Mykola Kondratiuk • Mar 22

the monitoring angle is interesting because most people focus on pre-deployment hardening but agents drift in production - new data, updated prompts, tool behaviors change. I ran into this building some AI tools where the agent started doing things that were technically allowed by my rules but clearly wrong in context. hard to catch without actually watching what it does over time. what does your monitor flag most often in practice?

Apex Stack • Mar 23

The network monitoring angle is the part that resonates most with me. I run about 10 AI agents daily for a programmatic SEO site — they handle everything from search console audits to content generation across 12 languages. The filesystem access patterns alone would be fascinating to profile, because some of these agents legitimately need to read thousands of files in a single run while others touching the same paths would be a red flag.

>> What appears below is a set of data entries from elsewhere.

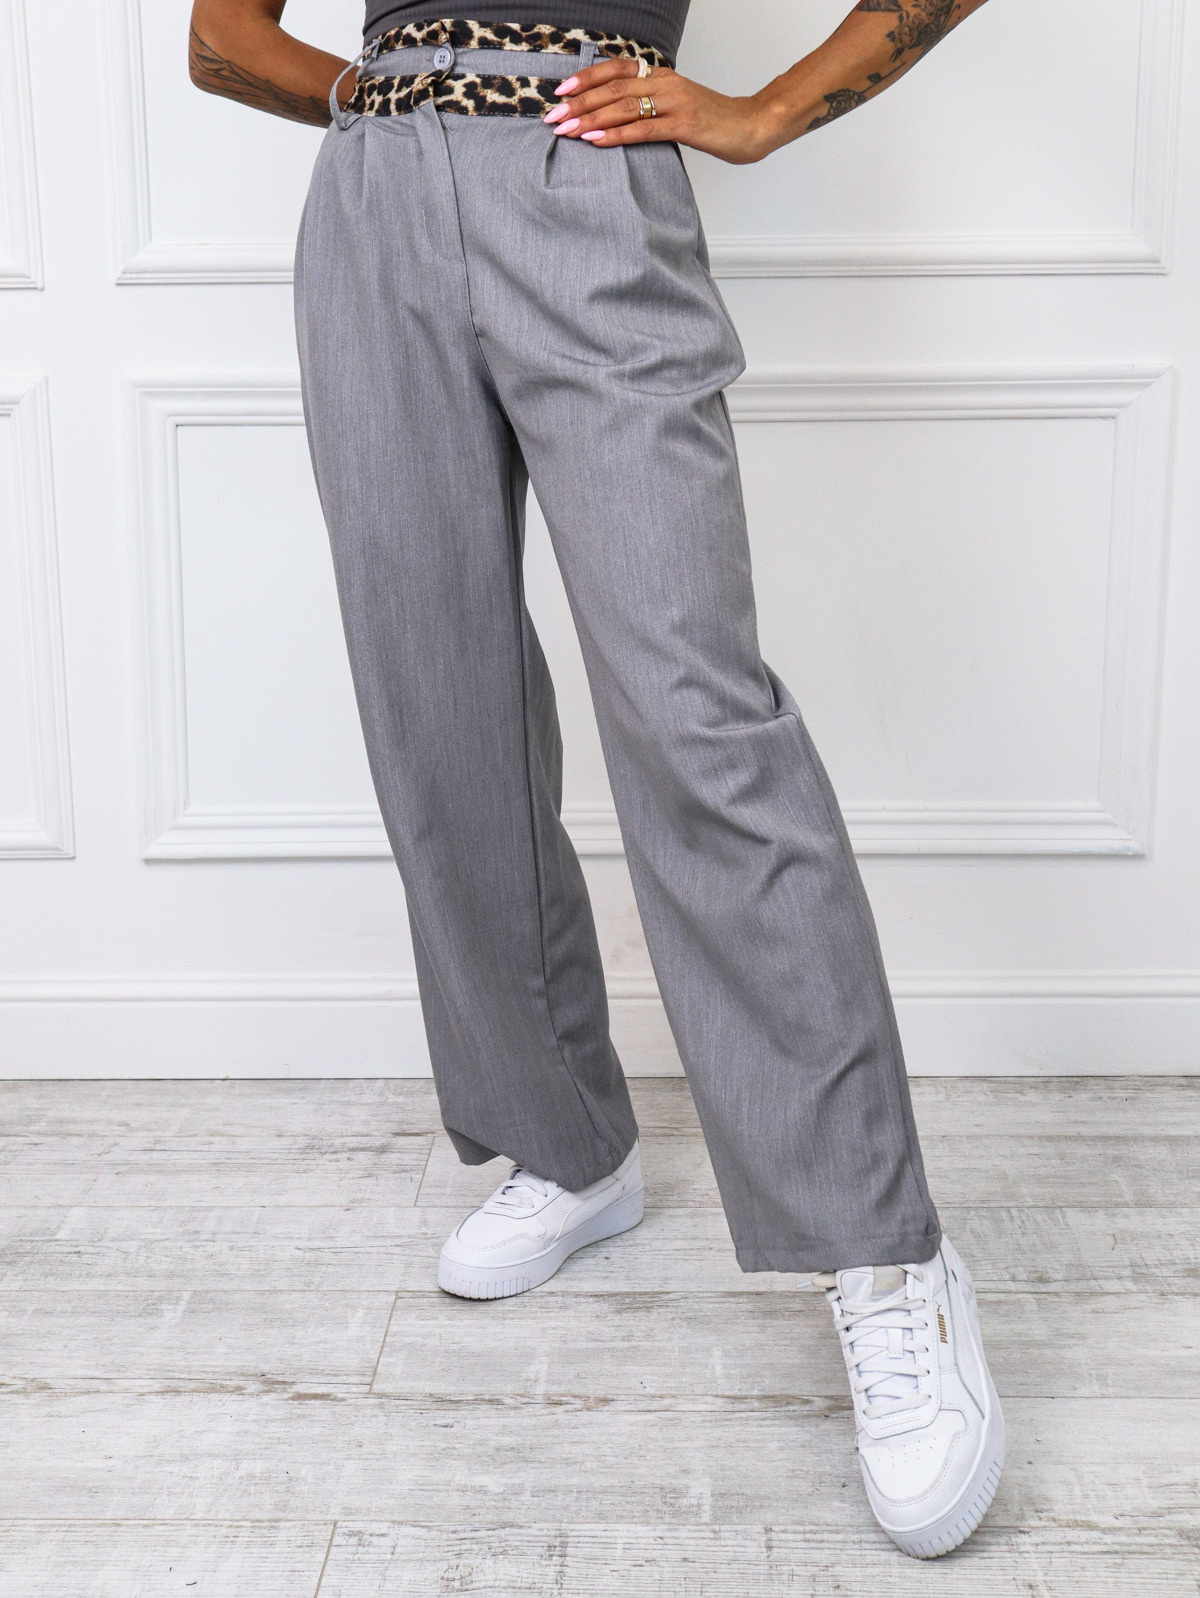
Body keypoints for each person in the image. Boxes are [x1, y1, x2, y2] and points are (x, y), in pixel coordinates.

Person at [189, 0, 1002, 1559]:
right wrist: (397, 103)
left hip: (590, 176)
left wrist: (763, 111)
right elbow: (222, 39)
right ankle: (567, 1141)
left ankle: (884, 1252)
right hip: (371, 208)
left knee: (699, 722)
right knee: (437, 713)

Your point about agents drifting in production (Mykola's thread above hits this too) is something I've experienced firsthand. An agent that was supposed to check indexing status started making unexpected network calls because the prompt context shifted slightly between runs. Without logs, I only caught it because the output file was wrong. Something like Aegis sitting in between would have flagged the network deviation immediately.

Curious whether you've thought about a headless/CLI mode for server environments. A lot of agent workflows run on VMs or CI pipelines where there's no desktop to render Electron. Even a stripped-down daemon that just writes structured JSON logs with the trust scores would be incredibly useful for anyone running agents in production.

Nube Colectiva • Mar 19 • Edited

That's interesting! I also read that they found some bugs in Claude. I hope everything gets fixed; these are tools that are used a lot. Good contribution, it helps to find bugs in projects.👍🏼

Vendom Take • Mar 18

Great work. You built this solo? The IPC batching and categoryIndex stuff is production-grade. How long did the security hardening pass take you? That HTML injection in IPC channels sounds scary.

Ruslan Murtuzaliyev • Mar 18

Took about 9 days across three PRs and 112 new tests. The IPC injection was the worst, I was passing unsanitized HTML through Electron's IPC channels, so a malicious agent could theoretically inject some content into the renderer. Path traversal was sneaky too, someone could craft a filepath like ../../etc/passwd and bypass the file access rules entirely. Honestly finding my own bugs was more educational than any security knowledge I've taken. If you're building anything with Electron IPC I'd recommend auditing it before someone else does.